On 05/24/2017 02:42 PM, Richard W.M. Jones wrote:
On Tue, May 23, 2017 at 05:07:40PM +0200, Michal Privoznik wrote:
> Because:
>
>
https://www.redhat.com/archives/libvir-list/2017-May/msg00088.html
I don't think this is a reason at all.
Libguestfs uses an RPC system which was modelled on the libvirt one,
and has exactly the same problem with message size limits, except
smaller -- 4MB and we've never had to increase it.
So you're basically doing what I'm describing in point a). Transforming
problem to another one. The maximum number of 4MB messages.
We get around this by batching operations over messages as necessary
(eg [1]). This adds a little complexity in the implementation of the
API, but the point is that the complexity is entirely hidden to users
of the APIs.
Exactly. A little complexity. That's in your case. In our case it would
be slightly more complex IMO (although I've never tried to write the
code, so I cannot say really).
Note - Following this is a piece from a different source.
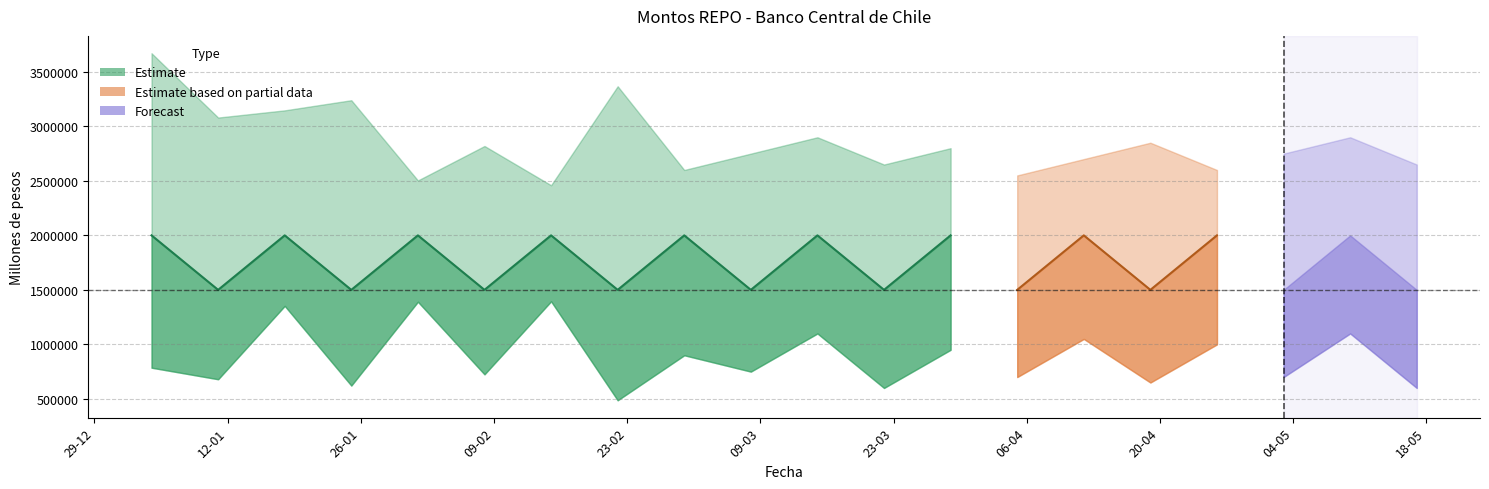

The Monto AFP series shows 1294603 at 12-04-2021. True or false?

False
BUT, more importantly why even bother
when we can just raise the limit of the message?
The limits are there so that if one side starts sending malicious
packets it won't eat all the memory on the other side. Well, what if the
attacker is slightly more ingenious and sends N messages that fit size
limit for one message? I don't really see a difference between raising
limit for one message and splitting the data into multiple messages.